SXSW(サウス・バイ・サウスウエスト)でプレミア公開し観客賞を受賞した後、1週間位でNetflixで配信された作品。Netflix、仕事早すぎ。なのであんまり情報がないうちに観ました。最高でした!

モニーク(エルヴィル・エマニュエル)は高校生だが、フォスターホーム(里親制度)で色々な家庭を行ったり来たりしていた。今回はそのフォスターホームの母親の彼氏に手を出し追い出された。実際はそうする事で男からお金をもらっていたのだ。行き場のないモニークは、英語がままならないヒスパニックの女性ルシーラ(キム・ラミレス)の所に行った。まだ前の家に荷物が残っていたので、親友のオマリ(ジャレル・ジェローム)の助けを借りて取り戻した。一冊のノートだった。2人が帰る途中のファストフード店で働く父(ヤーヤ・アブドゥル=マティーン二世)を発見する。父は刑務所暮らしをしていた筈で、出所した事をモニークは知らなかったのだ。モニークとは距離を取る父だったが、モニークは父と一緒に住みたかった。父は昔、レスリングでチャンピオンだったのだ。モニークとオマリはそんな父から小さい頃から訓練を受けていて、オマリは高校でもレスリングを続けていた。モニークは父の関心を引くために、高校のレスリング男子チームに入ろうとするが、チームに反発され...

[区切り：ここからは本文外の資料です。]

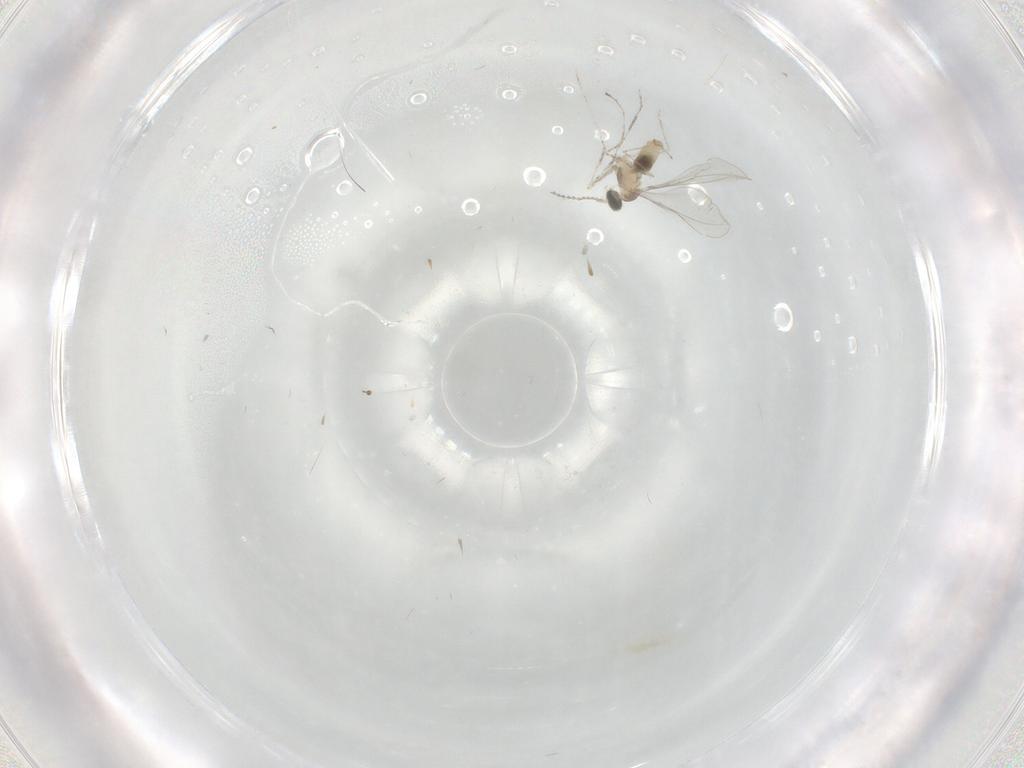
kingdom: Animalia
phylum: Arthropoda
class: Insecta
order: Diptera
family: Cecidomyiidae
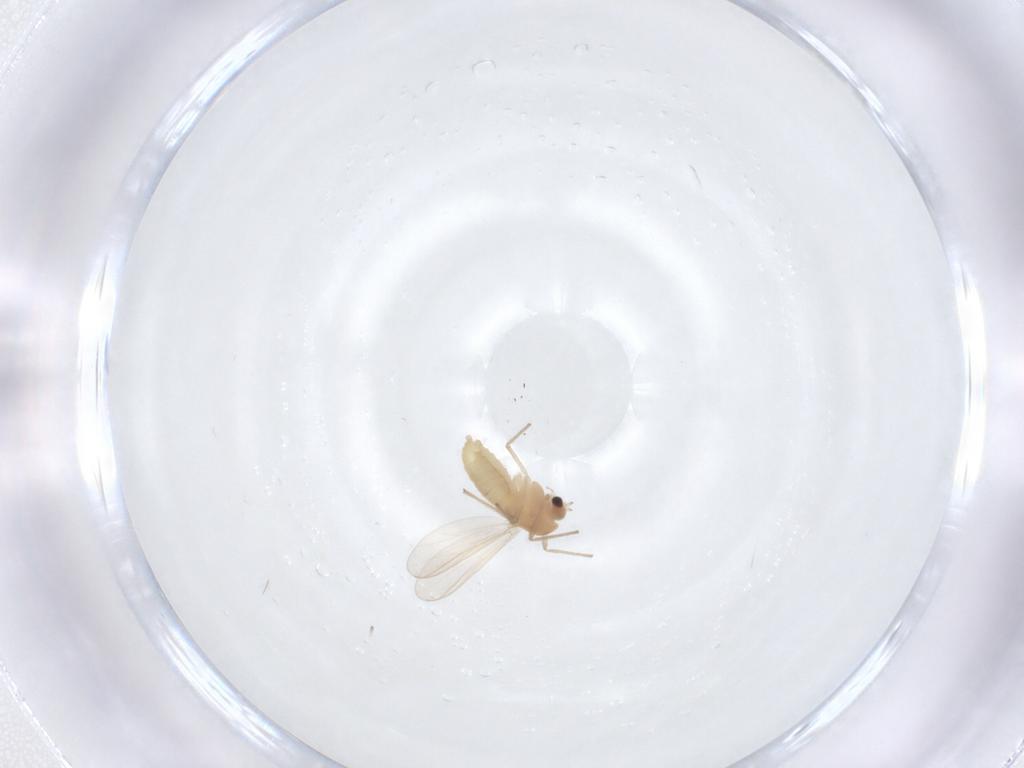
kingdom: Animalia
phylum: Arthropoda
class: Insecta
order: Diptera
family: Chironomidae
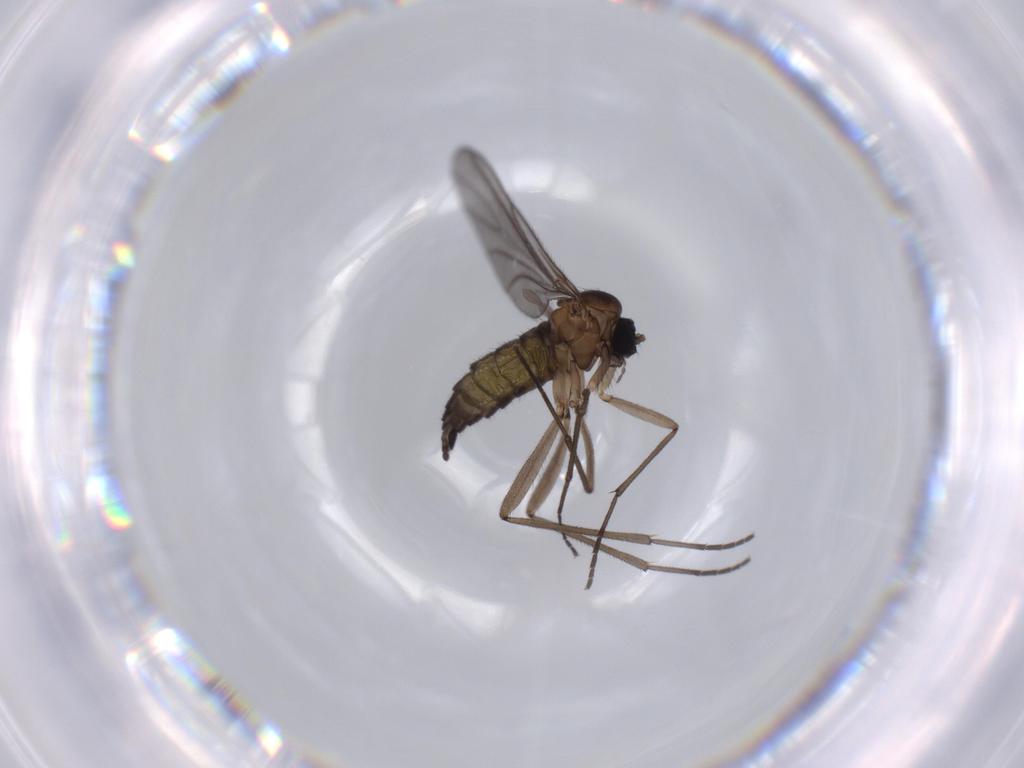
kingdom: Animalia
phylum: Arthropoda
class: Insecta
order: Diptera
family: Sciaridae
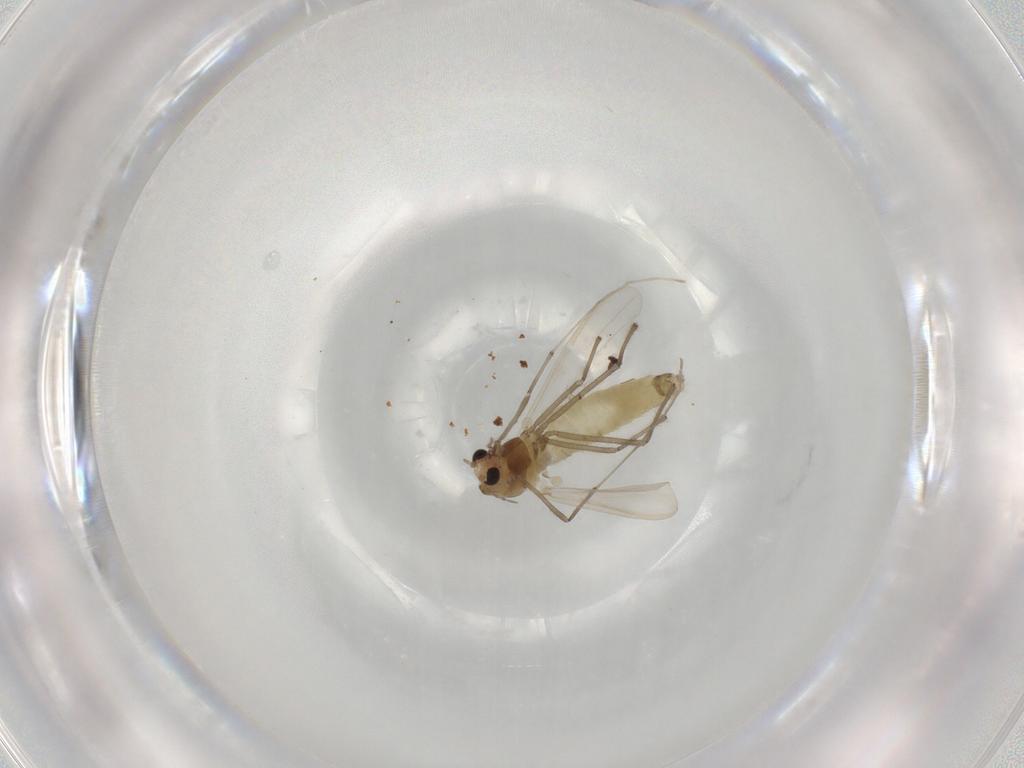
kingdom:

これ観て速攻に思い出したのが『The Fits / 日本未公開 (2016)』。こちらもあちらもニューヨークが舞台で、しかもこれから来るであろう若い白人女性監督。2人共に大学で滅茶苦茶映画を勉強して撮ったのが黒人女性(しかもティーンとローティン)が主役の映画。さらには主人公が2人とも血生臭いスポーツを通して女としても人としても成長していく物語。この2人の監督ともに、そういう世界からは一番遠い所にいそうな人が、こういう映画を撮っているのが面白い。

そして最初は上で触れているようにレスリングなのですが、途中からベアナックルもやります!アンダーグランドな所で賞金稼ぎとして参加していく事になる。それがとても切なくもあり... 何ていうか、ボクシング映画特有の哀愁も感じさせる。なので最後、私は号泣しちゃいました!ラストといい、これは良い映画。そして音楽はア・トライヴ・コールド・クエストなどの90年代のヒップホップがメイン。

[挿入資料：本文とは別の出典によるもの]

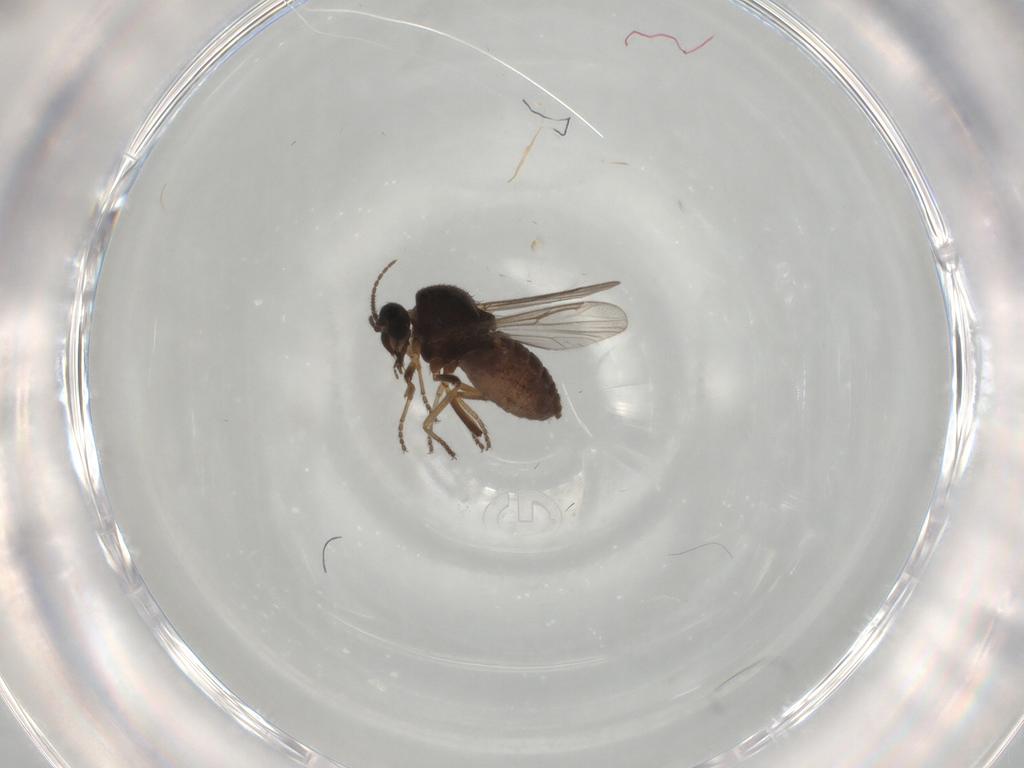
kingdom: Animalia
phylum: Arthropoda
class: Insecta
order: Diptera
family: Ceratopogonidae
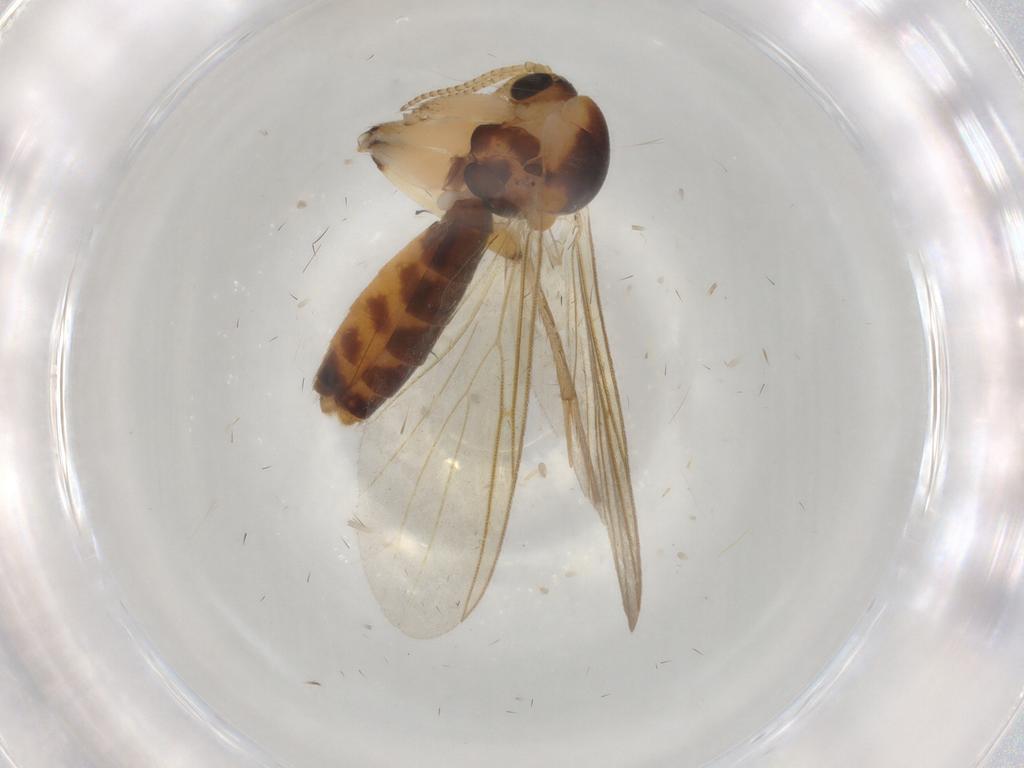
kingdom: Animalia
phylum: Arthropoda
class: Insecta
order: Diptera
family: Mycetophilidae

何より良いのが俳優陣。主人公を演じたエルヴィル・エマニュエルの派手なコギャルから、強そうな女子高生に代わっていく様が逞しくて好き。それでも父親を求めるその姿は、そりゃ泣きますよ!そしてそんなモニークを支えるオマリ君。ツイッターでも書いたけど『Moonlight / ムーンライト (2016)』のティーンの頃をケヴィンを演じたジャレル・ジェローム君。日本の少女漫画でよくある滅茶苦茶優しくて主人公を優しく見守る割と男前なのに報われない2番手キャラそのままで最高でした!2番手キャラこそ器が大きくて結婚するなら彼らだと小さい頃から悟っていた私にはたまらない役でした。終盤のモニークがオマリ君の家の前で待っているシーン、あれは完璧でした。そしてどうしよーもない父を演じたヤーヤ・アブドゥル=マティーン二世も最低で素晴らしかった。どーしようもないが、父は父。思ってくれてはいるが、別の方向に向かってしまう。モニークが話していたキックボードの話、同じ話をケヴィン・ハートが本で書いていた。黒人の子たちのあるあるなのかもしれない。

レスリングにベアナックルに...と最強女子なモニークでしたが、実は彼女が一番強く見えたのがラストシーン。彼女の中で希望が見えたからだろうね。